* _WHAT THE TASK REQUIRES_: Copy the material from its beginning through the line that contains "Image 300 x", replacing "canvas" with "border" and keeping everything else the same. Leave the pictures out.

* _SOURCE RECORDS_:
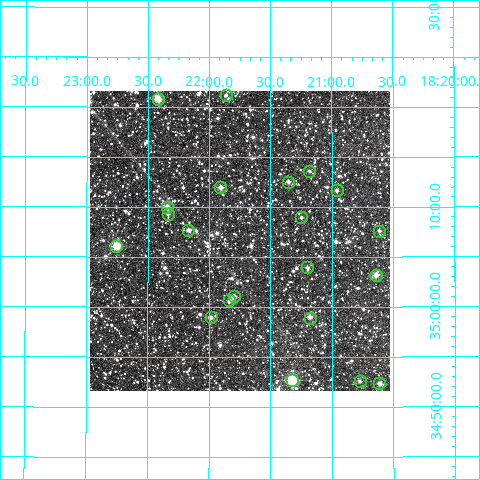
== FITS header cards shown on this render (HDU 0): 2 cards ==
NAXIS1  =                  300
NAXIS2  =                  300

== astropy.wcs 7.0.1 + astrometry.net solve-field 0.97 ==
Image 300 x 300 px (HDU 0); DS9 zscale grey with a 90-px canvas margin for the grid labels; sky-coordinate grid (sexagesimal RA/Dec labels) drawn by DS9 from the SOLVED WCS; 21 Tycho-2 reference stars matched to detected sources circled (green)
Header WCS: RA---TAN/DEC--TAN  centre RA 18:21:45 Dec +35:07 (275.44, +35.11 deg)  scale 6 arcsec/px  FOV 30.0' x 30.0'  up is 0 deg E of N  parity normal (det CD < 0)
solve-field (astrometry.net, Tycho-2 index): VERIFIED the header's WCS against the Tycho-2 star catalogue (21 matches, 0 conflicts) and refined it, rather than solving blind
Solved WCS: RA---TAN-SIP/DEC--TAN-SIP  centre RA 18:21:45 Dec +35:07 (275.44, +35.11 deg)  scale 6 arcsec/px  FOV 30.0' x 30.0'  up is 0 deg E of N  parity normal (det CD < 0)
The solver's refit moves the header's centre by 1.1 arcsec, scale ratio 0.9999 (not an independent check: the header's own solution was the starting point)
Tycho-2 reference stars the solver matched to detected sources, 21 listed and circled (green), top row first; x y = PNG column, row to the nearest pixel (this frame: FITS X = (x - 90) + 1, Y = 300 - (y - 91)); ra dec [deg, ICRS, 3 dp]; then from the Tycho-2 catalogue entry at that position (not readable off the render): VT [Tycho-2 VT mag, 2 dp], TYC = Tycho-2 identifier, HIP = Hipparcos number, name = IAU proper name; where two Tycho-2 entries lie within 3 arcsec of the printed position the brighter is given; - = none
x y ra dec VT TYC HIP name
226 95 275.466 +35.354 12.35 2631-77-1 - -
158 99 275.605 +35.347 10.38 2631-213-1 - -
309 171 275.296 +35.227 12.17 2631-377-1 - -
288 182 275.338 +35.209 11.02 2631-461-1 - -
220 187 275.477 +35.200 11.25 2631-411-1 - -
337 190 275.240 +35.194 11.07 2631-537-1 - -
167 207 275.586 +35.167 10.81 2631-785-1 - -
168 214 275.584 +35.155 11.57 2631-707-1 - -
301 217 275.312 +35.149 11.90 2631-775-1 - -
188 230 275.542 +35.128 11.92 2631-797-1 - -
379 231 275.153 +35.127 12.14 2631-745-1 - -
116 246 275.689 +35.101 9.18 2631-879-1 90063 -
307 267 275.300 +35.066 11.36 2631-1006-1 - -
376 275 275.161 +35.053 11.30 2631-204-1 - -
234 296 275.449 +35.018 11.33 2631-608-1 - -
229 300 275.459 +35.011 11.59 2631-1678-1 - -
211 317 275.496 +34.983 11.80 2631-1062-1 - -
310 318 275.295 +34.982 10.94 2631-1226-1 - -
292 380 275.332 +34.879 8.60 2631-186-1 - -
360 381 275.194 +34.876 11.73 2631-504-1 - -
379 383 275.153 +34.872 10.94 2631-284-1 - -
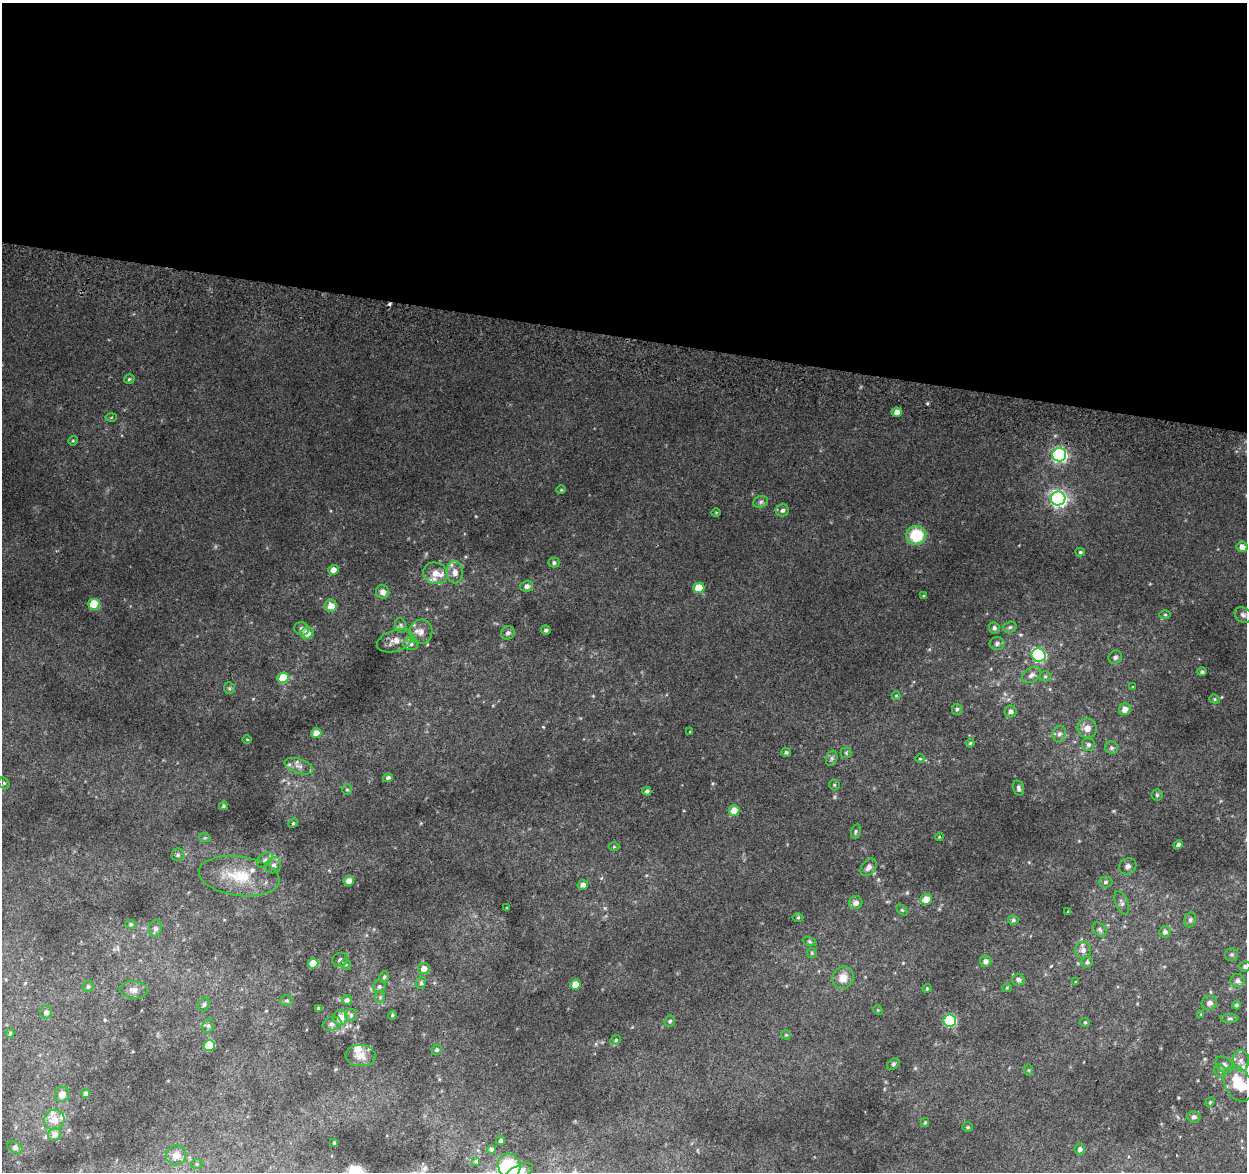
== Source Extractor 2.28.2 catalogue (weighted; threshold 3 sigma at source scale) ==
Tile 3 of 4 x 4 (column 3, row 1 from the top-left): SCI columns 2500-3744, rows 3775-4944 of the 5008 x 5270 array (HDU 1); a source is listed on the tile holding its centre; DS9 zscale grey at full resolution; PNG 1249 x 1174 px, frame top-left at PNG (2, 3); each listed source drawn as its Kron ellipse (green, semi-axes under 4 px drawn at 4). Shown black and unused: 29% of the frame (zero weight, under 2 of 3 exposures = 2% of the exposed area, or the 3 px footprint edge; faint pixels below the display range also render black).
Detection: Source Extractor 2.28.2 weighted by HDU 2 'WHT'; one run over the whole footprint, this tile lists its part. Background 0.0812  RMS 0.015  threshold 0.0656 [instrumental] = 3 sigma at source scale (4.5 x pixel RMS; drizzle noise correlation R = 1.50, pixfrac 1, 0.0396/0.0396 arcsec/px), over >= 5 px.
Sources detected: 184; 1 cosmic-ray / hot-pixel residue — neither listed nor drawn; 12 inside a brighter listed object's ellipse — not listed separately; the other 171 listed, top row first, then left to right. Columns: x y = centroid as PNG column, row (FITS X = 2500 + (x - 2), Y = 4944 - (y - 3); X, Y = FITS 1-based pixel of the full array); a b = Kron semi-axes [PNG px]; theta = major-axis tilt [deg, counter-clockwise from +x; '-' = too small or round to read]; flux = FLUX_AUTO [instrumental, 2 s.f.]
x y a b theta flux
129 379 5 4 - 2.1
897 412 5 4 - 9.1
111 417 5 3 - 1.4
73 441 5 4 - 1.7
1059 455 7 6 - 320
561 490 5 4 - 1.6
1058 498 7 7 - 500
761 502 7 5 23 3.1
782 510 6 6 - 3.9
716 512 4 3 - 1.2
916 535 10 9 - 52
1242 547 5 5 - 7.4
1080 552 4 4 - 2.3
554 563 5 5 - 3.2
333 570 5 5 - 10
455 572 11 8 -88 10
435 573 12 10 -24 15
527 586 6 5 - 5.7
699 588 5 5 - 45
383 592 7 6 - 8.1
924 596 4 4 - 1.4
94 604 6 5 - 69
331 606 6 6 - 14
1165 615 6 3 0 1.5
1243 615 9 7 -37 4.8
401 625 7 5 -70 3.1
1010 627 7 5 15 3
994 628 5 5 - 4.1
302 629 7 6 - 4.5
546 630 5 4 - 3.3
421 632 12 11 - 11
307 633 6 6 - 14
508 633 7 6 - 4.3
395 641 19 10 18 13
997 643 7 6 - 4
411 644 7 6 - 4.4
1039 655 7 6 - 210
1115 657 7 6 - 4
1202 672 5 4 - 3
1031 675 10 7 33 6.4
1045 676 5 5 - 2.1
283 678 5 5 - 42
1132 687 3 3 - 2.4
229 688 6 5 - 2.5
896 696 4 4 - 1.4
1215 699 5 4 - 1.9
957 709 5 5 - 2.7
1125 709 6 5 - 11
1011 711 6 6 - 5.4
1087 728 10 9 - 12
690 732 4 3 - 1.2
316 733 5 5 - 13
1059 734 8 6 62 5.2
247 739 4 3 - 1.2
970 743 4 4 - 1.8
1088 745 6 6 - 3.6
1111 748 6 6 - 2.8
786 752 5 4 - 2.2
846 753 5 5 - 1.8
832 758 8 5 74 3.7
920 759 4 4 - 1.4
299 766 15 7 -19 8.4
388 778 5 4 - 3.5
4 783 6 5 - 2.1
834 785 5 5 - 1.9
1018 788 8 5 -74 3.5
347 790 5 4 - 1.8
647 791 4 4 - 3.3
1157 795 5 5 - 2.2
223 806 4 4 - 2.1
734 810 5 5 - 17
293 823 5 4 - 1.7
856 831 7 4 73 2.6
939 837 4 3 - 1.1
205 838 6 4 -17 1.8
1178 845 5 4 - 3.3
614 847 5 3 - 1.2
178 855 6 6 - 2.8
265 860 9 6 44 4.6
273 865 8 7 - 5
1128 866 9 7 32 6
869 867 10 6 53 6.7
239 876 40 20 -7 58
349 881 5 5 - 12
1105 882 7 5 2 3.4
583 885 5 5 - 6.4
926 899 6 5 - 19
856 903 7 6 - 7.7
1122 903 12 6 -67 5.1
507 908 4 2 - 1.1
902 910 6 4 -44 1.8
1068 912 4 3 - 1.6
798 918 5 3 - 1.4
1013 920 5 4 - 2.5
1190 920 8 5 70 3.5
131 924 5 4 - 2
155 928 8 6 78 5.5
1100 930 8 5 -46 3
1165 932 5 5 - 4.3
810 941 7 3 -19 1.7
1083 950 8 8 - 6.3
812 953 5 5 - 1.6
1231 954 6 6 - 3
340 960 8 7 - 4.6
986 961 5 5 - 6.3
1087 962 6 5 - 3.4
313 963 5 5 - 26
346 964 5 5 - 2.1
1245 966 5 5 - 3.9
424 968 6 5 - 13
384 977 6 5 - 2.4
843 978 11 10 - 14
1018 980 6 6 - 4.8
1237 981 7 6 - 4.8
1075 982 3 2 - 0.96
421 983 6 5 - 3.2
575 984 5 5 - 24
88 986 5 5 - 2.8
379 987 6 6 - 3.1
927 988 4 4 - 1.5
1007 988 5 4 - 1.5
134 990 14 8 -4 9.4
380 997 5 5 - 2.6
287 1000 6 5 - 2.4
347 1000 5 5 - 4.1
1209 1003 8 7 - 6.6
204 1004 7 5 72 3.1
1236 1005 4 4 - 2.6
319 1008 3 3 - 2.7
878 1010 5 4 - 1.5
46 1012 6 6 - 5
1201 1014 4 4 - 1.2
351 1015 6 6 - 3.1
392 1015 4 4 - 1.9
340 1018 8 7 - 16
1230 1018 9 4 1 2.9
670 1021 6 5 - 2.5
950 1021 6 6 - 150
1085 1022 4 4 - 1.5
332 1024 9 7 16 5
208 1026 7 5 75 3.2
10 1033 4 3 - 2.1
786 1035 5 4 - 1.6
616 1040 5 4 - 2.2
209 1046 6 5 - 72
437 1050 5 5 - 2.8
360 1056 15 10 -3 14
1241 1061 10 8 87 8.1
893 1064 7 4 38 2.6
1224 1065 9 7 -40 5.4
1029 1070 6 4 89 1.9
1220 1071 6 5 - 3.3
1238 1084 19 13 -63 46
62 1094 7 7 - 10
86 1094 4 4 - 5.4
1210 1102 5 4 - 1.5
1194 1117 7 6 - 4.1
54 1120 10 10 - 14
925 1122 4 3 - 1.7
968 1127 5 5 - 1.8
55 1134 6 6 - 8.5
501 1140 4 3 - 2.7
334 1143 4 3 - 2
15 1147 8 5 -31 3
492 1149 4 4 - 2.5
1080 1149 5 5 - 5.2
176 1155 10 9 - 15
476 1161 3 3 - 1.5
197 1164 6 4 21 2.4
509 1166 12 11 - 47
519 1172 15 7 26 14
Isophote crosses this tile's border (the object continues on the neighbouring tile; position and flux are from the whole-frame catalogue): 4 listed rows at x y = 1245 966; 1238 1084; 509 1166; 519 1172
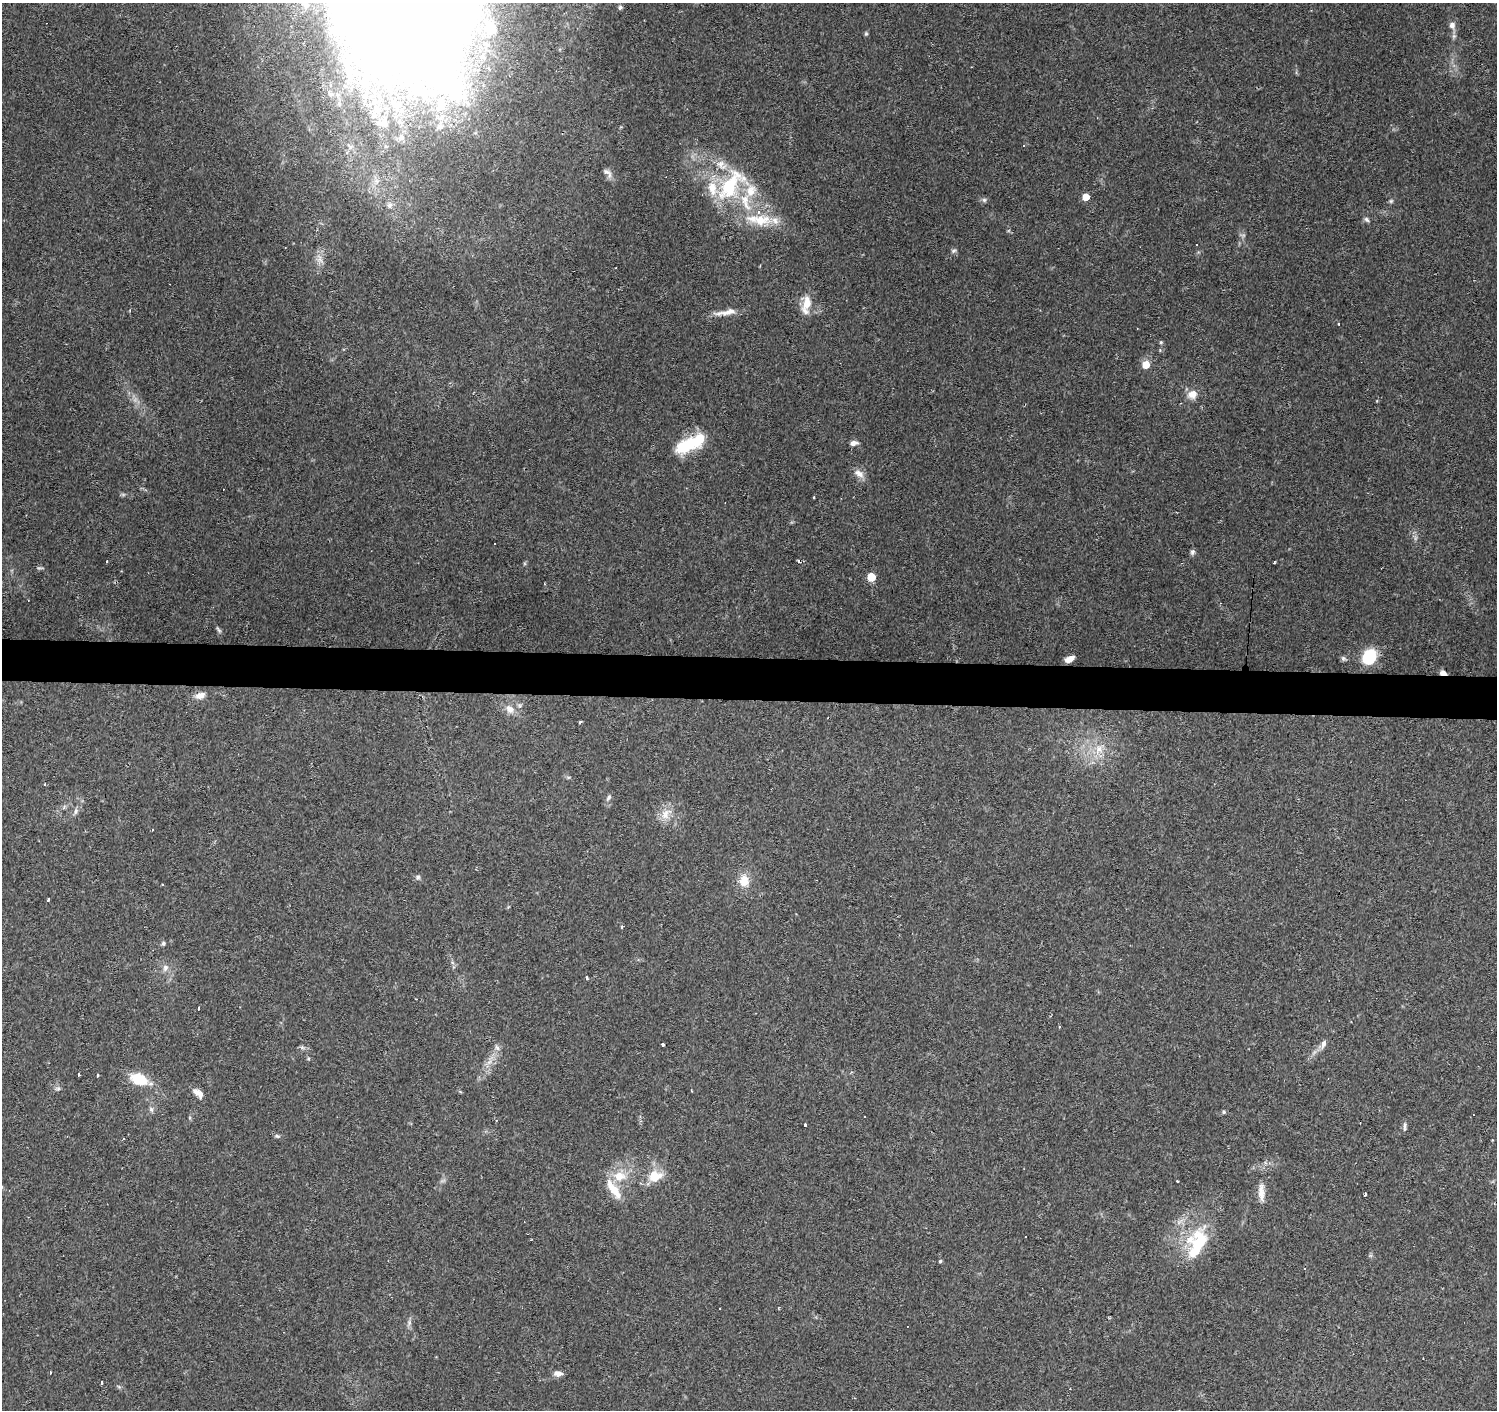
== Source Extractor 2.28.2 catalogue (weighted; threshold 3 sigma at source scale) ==
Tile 5 of 3 x 3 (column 2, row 2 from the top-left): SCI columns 1497-2991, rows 1634-3041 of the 4493 x 4730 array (HDU 1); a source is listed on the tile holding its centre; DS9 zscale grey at full resolution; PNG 1499 x 1412 px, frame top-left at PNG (2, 3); no overlay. Shown black and unused: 3% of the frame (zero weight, under 2 of 3 exposures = <1% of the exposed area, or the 3 px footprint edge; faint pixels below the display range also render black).
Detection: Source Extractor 2.28.2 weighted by HDU 2 'WHT'; one run over the whole footprint, this tile lists its part. Background 0.0983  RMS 0.0063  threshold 0.0282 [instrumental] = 3 sigma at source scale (4.5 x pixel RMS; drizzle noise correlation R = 1.50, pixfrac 1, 0.0396/0.0396 arcsec/px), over >= 5 px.
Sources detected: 105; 1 too faint to see at this stretch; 3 inside a brighter object's white glare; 7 cosmic-ray / hot-pixel residue — not listed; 8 inside a brighter listed object's ellipse — not listed separately; the other 86 listed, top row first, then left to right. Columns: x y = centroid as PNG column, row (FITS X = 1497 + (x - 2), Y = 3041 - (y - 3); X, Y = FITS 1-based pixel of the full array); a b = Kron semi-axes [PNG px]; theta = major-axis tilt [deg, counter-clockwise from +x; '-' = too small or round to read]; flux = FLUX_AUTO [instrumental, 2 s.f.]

* _OUTPUT BELOW_:
== FITS header cards shown on this render (HDU 0): 2 cards ==
NAXIS1  =                  300
NAXIS2  =                  300

== astropy.wcs 7.0.1 + astrometry.net solve-field 0.97 ==
Image 300 x 300 px (HDU 0); DS9 zscale grey with a 90-px border margin for the grid labels; sky-coordinate grid (sexagesimal RA/Dec labels) drawn by DS9 from the SOLVED WCS; 21 Tycho-2 reference stars matched to detected sources circled (green)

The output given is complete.